Michael S. Horton, professor of systematic theology and apologetics at Westminster Seminary in California, said Christians appear to be creating future "nones" by failing to adequately pass the faith on to successive generations.

"We are about a generation away from a worshiping community that is rather small in terms of those who know what they believe, why they believe, and practice their faith with some real conviction," he said.

[from a Christianity Today article found here]

Kent comments:

In my now significant number of years teaching people the Christian faith, I have to agree with this assessment.  It has been coming for a long time now.  My analysis is that lack of knowing what we believe and why we believe it is a significant contributing cause of the lack of practicing the Christian faith with real conviction.

The article focuses on a recent Pew poll that showed Protestants losing majority status in the U.S.  As the article points out, most of this has come from the “mainline” Protestant denominational churches.  Given my analysis, this is not surprising.  For many years most mainline Protestant churches have been moving in the direction of deemphasizing what they believe and why.  Instead, they have focused on promoting a somewhat distorted version of “doing good” that is often defined by current cultural fads.

So it is no wonder that people eventually tire of doing that kind of so-called ‘good’ – there is no real reason to motivate anyone to do it.  But even among more conservative groups, including the now-popular no-brand ‘community’ style churches, I get the impression that the emphasis has now fallen on the “just do it” approach.  People in our culture generally have no patience with whats and whys – they just want to do it.  We are a culture of people who want to try to play the game without ever understand, or even reading. the rules.  You can sometimes do that to a point, but the game will fall apart in the end.

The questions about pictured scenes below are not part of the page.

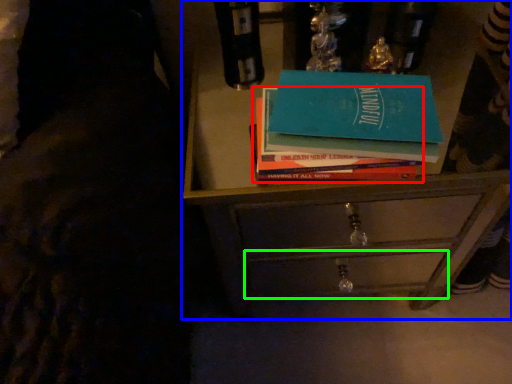
Question: Which object is positioned closest to book (highlighted by a red box)? Select from chest of drawers (highlighted by a blue box) and drawer (highlighted by a green box).

Choices:
 (A) chest of drawers
 (B) drawer

Answer: (A)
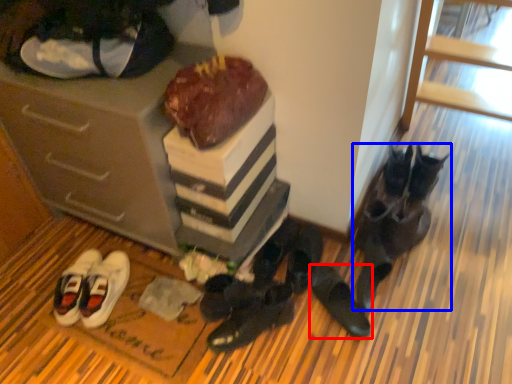
Question: Which of the following is the farthest to the observer, footwear (highlighted by a red box) or footwear (highlighted by a blue box)?

Choices:
 (A) footwear
 (B) footwear

Answer: (B)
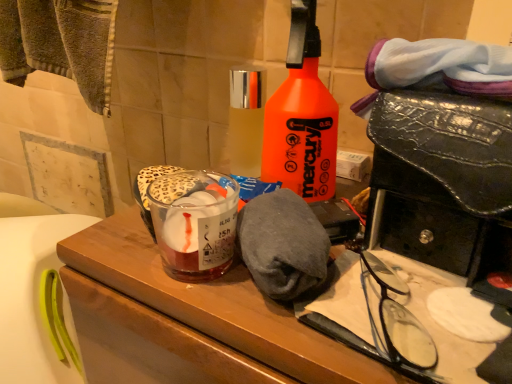
Question: Considering their positions, is black plastic glasses at lower right located in front of or behind wooden vanity at center?

Choices:
 (A) front
 (B) behind

Answer: (B)

Question: From a real-world perspective, relative to wooden vanity at center, is black plastic glasses at lower right vertically above or below?

Choices:
 (A) below
 (B) above

Answer: (B)

Question: Which of these objects is positioned farthest from the wooden vanity at center?

Choices:
 (A) translucent glass at center
 (B) clear glass bottle at center, acting as the 1th bottle starting from the left
 (C) black plastic glasses at lower right
 (D) orange matte spray bottle at center, the 1th bottle viewed from the right

Answer: (B)

Question: Considering the real-world distances, which object is farthest from the clear glass bottle at center, acting as the 1th bottle starting from the left?

Choices:
 (A) translucent glass at center
 (B) black plastic glasses at lower right
 (C) orange matte spray bottle at center, arranged as the second bottle when viewed from the left
 (D) wooden vanity at center

Answer: (B)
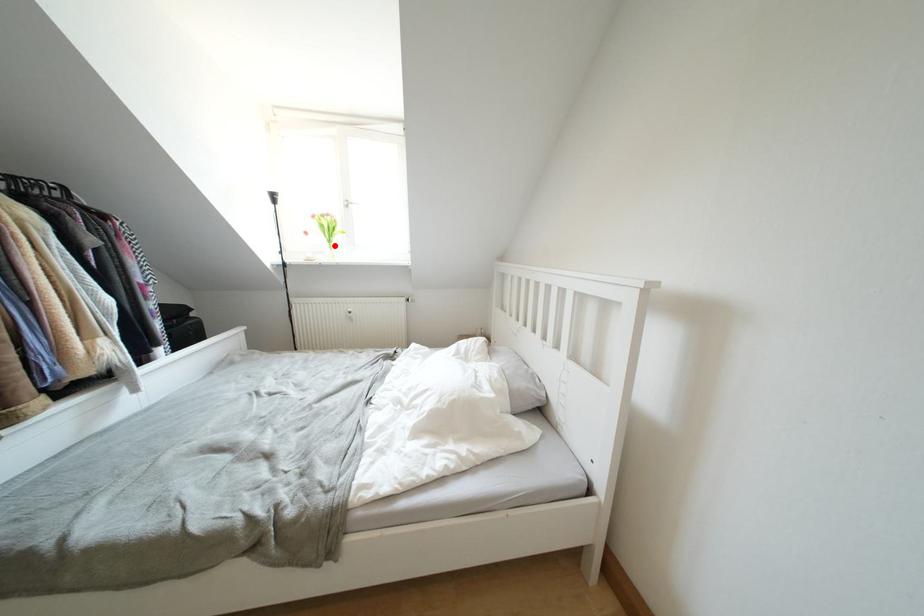
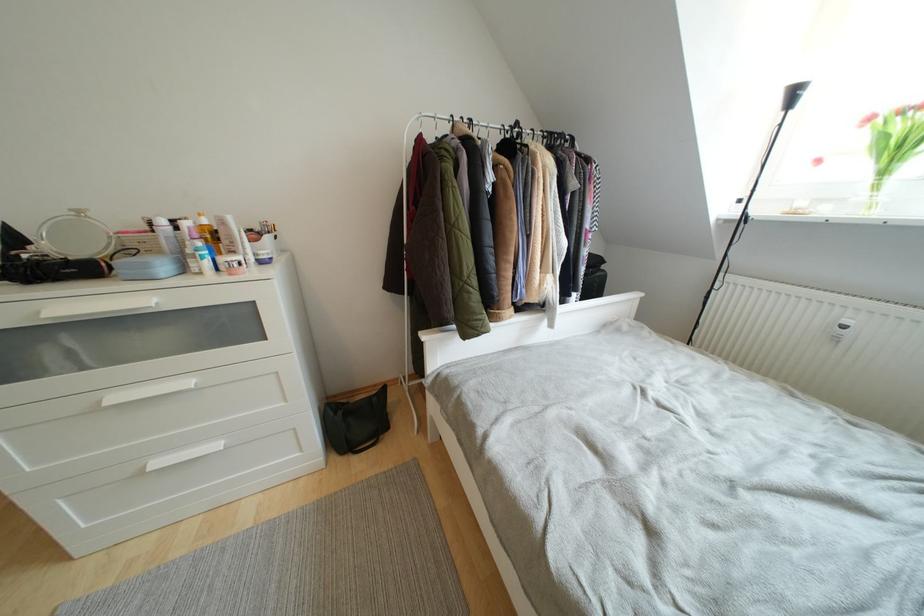
Question: A red point is marked in image1. In image2, is the corresponding 3D point closer to the camera or farther? Reply with the corresponding letter.

Choices:
 (A) The corresponding 3D point is closer.
 (B) The corresponding 3D point is farther.

Answer: (B)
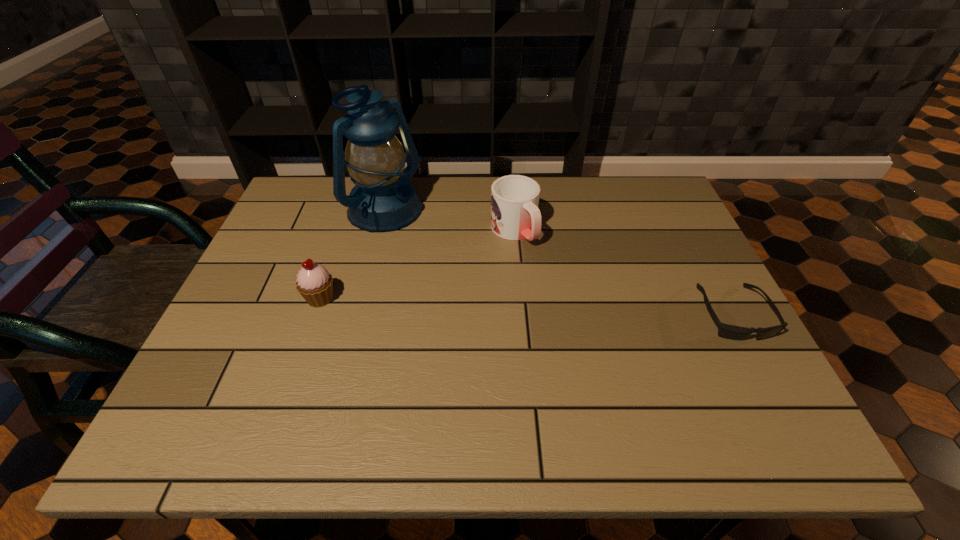
Locate an element on the screen. The width and height of the screenshot is (960, 540). vacant space on the desktop that is between the cupcake and the shortest object and is positioned on the face of the lantern is located at coordinates (515, 305).

Where is `free space on the desktop that is between the cupcake and the shortest object and is positioned on the side of the third object from left to right with the handle`? free space on the desktop that is between the cupcake and the shortest object and is positioned on the side of the third object from left to right with the handle is located at coordinates (582, 307).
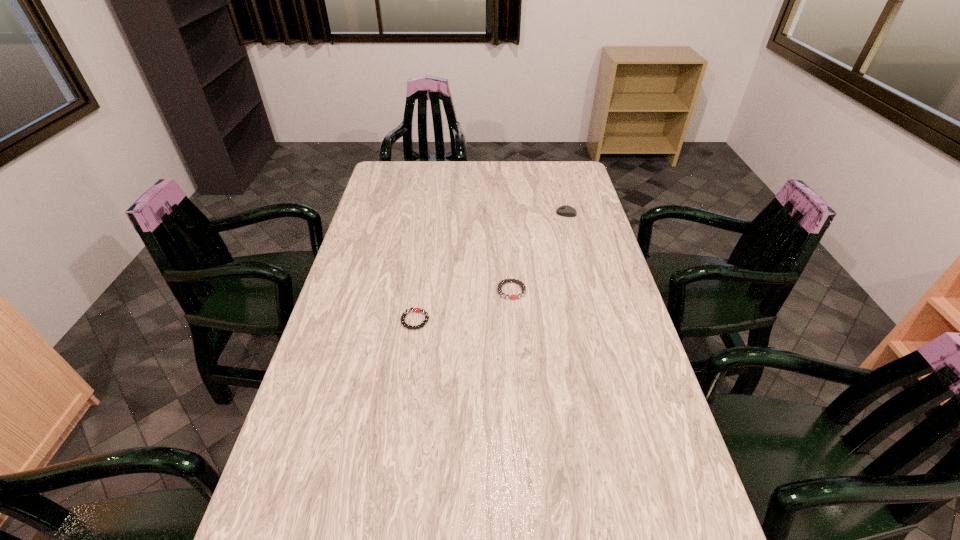
Locate an element on the screen. Image resolution: width=960 pixels, height=540 pixels. empty location between the farther bracelet and the leftmost object is located at coordinates (464, 305).

Where is `empty space that is in between the nearest object and the right bracelet`? This screenshot has height=540, width=960. empty space that is in between the nearest object and the right bracelet is located at coordinates (464, 305).

Where is `free space that is in between the tallest object and the nearest object`? The width and height of the screenshot is (960, 540). free space that is in between the tallest object and the nearest object is located at coordinates (491, 267).

Locate an element on the screen. This screenshot has width=960, height=540. vacant area that lies between the rightmost object and the farther bracelet is located at coordinates (539, 252).

The width and height of the screenshot is (960, 540). I want to click on object that is the closest one to the nearer bracelet, so click(x=509, y=280).

Identify which object is the closest to the tallest object. Please provide its 2D coordinates. Your answer should be formatted as a tuple, i.e. [(x, y)], where the tuple contains the x and y coordinates of a point satisfying the conditions above.

[(509, 280)]

Identify the location of vacant space that satisfies the following two spatial constraints: 1. on the back side of the left bracelet; 2. on the left side of the right bracelet. (420, 291).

I am sometimes shocked at the ignorance of the Christian faith I find in those who claim the Christian faith.  Some of these people are very sincere.  Sincerity has some force, but I think that, in the end sincerity alone is dead.  It is no wonder that ‘we’ have been failing to pass our faith on to successive generations:  ‘we’ don’t really understand our faith.  It is very difficult to pass along something you don’t understand.